After leaving Rollins, Read played a couple of years of amateur golf before turning pro in January of 1965. She taught as many as 24 half-lessons a day and had every intention of taking a coaching job in Pittsburgh before playing a series of Orange Blossom Tour events in Florida, the last of which she entered at the behest of Whitworth, who understood that a good finish would earn Read her LPGA Tour card.
“We reconnected after seven years,” Todd said. “I was working for the Coca-Cola company in Maine at the time. I had hoped to play the PGA Tour but didn’t get my application in in time, so I went back to work. Janie was playing the LPGA Tour, and my job was such that I could go out with her on the weekends.”
In 1971, the couple’s first child, Dan, was born, and Jane quit playing.

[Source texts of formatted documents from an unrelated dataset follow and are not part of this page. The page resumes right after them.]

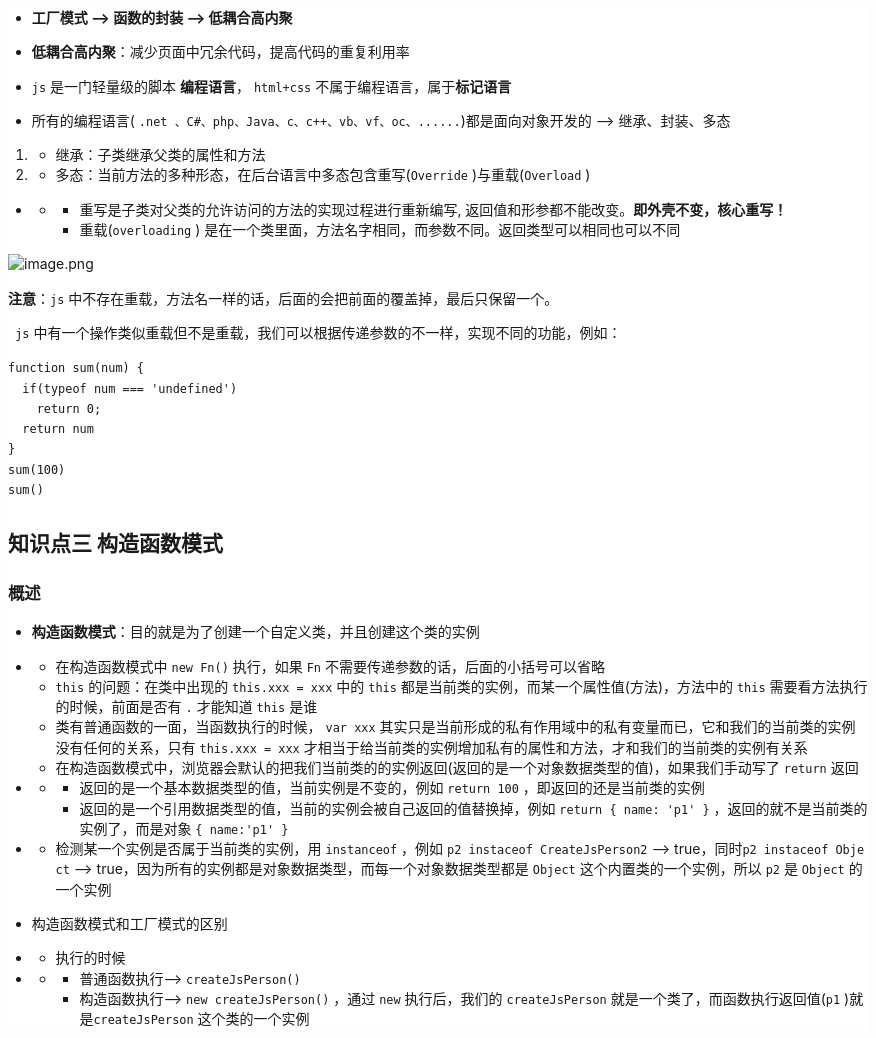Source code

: - **工厂模式 --> 函数的封装 --> 低耦合高内聚**

- **低耦合高内聚**：减少页面中冗余代码，提高代码的重复利用率

- `js` 是一门轻量级的脚本 **编程语言**， `html+css` 不属于编程语言，属于**标记语言**

- 所有的编程语言( `.net 、C#、php、Java、c、c++、vb、vf、oc、......`)都是面向对象开发的 --> 继承、封装、多态

1. - 继承：子类继承父类的属性和方法

2. - 多态：当前方法的多种形态，在后台语言中多态包含重写(`Override` )与重载(`Overload` )

- - - 重写是子类对父类的允许访问的方法的实现过程进行重新编写, 返回值和形参都不能改变。**即外壳不变，核心重写！**
    - 重载(`overloading` ) 是在一个类里面，方法名字相同，而参数不同。返回类型可以相同也可以不同



![image.png](https://cdn.nlark.com/yuque/0/2020/png/738210/1597389121684-e45d3ece-703e-4d9a-ab72-6b4eba73ecc4.png)

**注意**：`js` 中不存在重载，方法名一样的话，后面的会把前面的覆盖掉，最后只保留一个。

  ` js` 中有一个操作类似重载但不是重载，我们可以根据传递参数的不一样，实现不同的功能，例如：

```
function sum(num) {
  if(typeof num === 'undefined')
    return 0;
  return num
}
sum(100)
sum()
```

## 知识点三 构造函数模式

### 概述

- **构造函数模式**：目的就是为了创建一个自定义类，并且创建这个类的实例

- - 在构造函数模式中 `new Fn()` 执行，如果 `Fn` 不需要传递参数的话，后面的小括号可以省略
  - `this` 的问题：在类中出现的 `this.xxx = xxx` 中的 `this` 都是当前类的实例，而某一个属性值(方法)，方法中的 `this` 需要看方法执行的时候，前面是否有 `.` 才能知道 `this` 是谁
  - 类有普通函数的一面，当函数执行的时候， `var xxx` 其实只是当前形成的私有作用域中的私有变量而已，它和我们的当前类的实例没有任何的关系，只有 `this.xxx = xxx` 才相当于给当前类的实例增加私有的属性和方法，才和我们的当前类的实例有关系
  - 在构造函数模式中，浏览器会默认的把我们当前类的的实例返回(返回的是一个对象数据类型的值)，如果我们手动写了 `return` 返回

- - - 返回的是一个基本数据类型的值，当前实例是不变的，例如 `return 100` ，即返回的还是当前类的实例
    - 返回的是一个引用数据类型的值，当前的实例会被自己返回的值替换掉，例如 `return { name: 'p1' }` ，返回的就不是当前类的实例了，而是对象 `{ name:'p1' }`

- - 检测某一个实例是否属于当前类的实例，用 `instanceof` ，例如 `p2 instaceof CreateJsPerson2` --> true，同时`p2 instaceof Object` --> true，因为所有的实例都是对象数据类型，而每一个对象数据类型都是 `Object` 这个内置类的一个实例，所以 `p2` 是 `Object` 的一个实例

- 构造函数模式和工厂模式的区别

- - 执行的时候

- - - 普通函数执行--> `createJsPerson()`
    - 构造函数执行--> `new createJsPerson()` ，通过 `new` 执行后，我们的 `createJsPerson` 就是一个类了，而函数执行返回值(`p1` )就是`createJsPerson` 这个类的一个实例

“I tell everyone that I’m the reason my mom walked away from the Tour,” Dan, himself a PGA Professional, said. “But she continued to teach and changed a lot of lives as a result.”
On Thursday, January 11, Jane played golf at her home club in Sarasota. She had another tee time scheduled for Saturday and had planned to drive to Orlando for the PGA Merchandise Show on Thursday, January 25. But on Friday, January 12, she suffered a massive stroke. One day later, she passed away peacefully in a hospital near her home.
She is survived by her husband, Todd, son Dan, daughter Julie, four grandsons who are accomplished golfers and 1,945 LPGA Professionals who owe their careers to her giving spirit.
“Jane's passing is such a loss for our organization,” said Marvol Bernard, national president of the LPGA Professionals. “She was that bridge between what came before and the strides the LPGA Professionals have made in recent years. Jane raised her hand back in 1968, and her leadership breathed new life into a fledgling, struggling division.
“Jane remained very passionate and engaged right to the end, serving on our Hall-of-Fame committee as a most valued voice and advisor. She will be so missed.”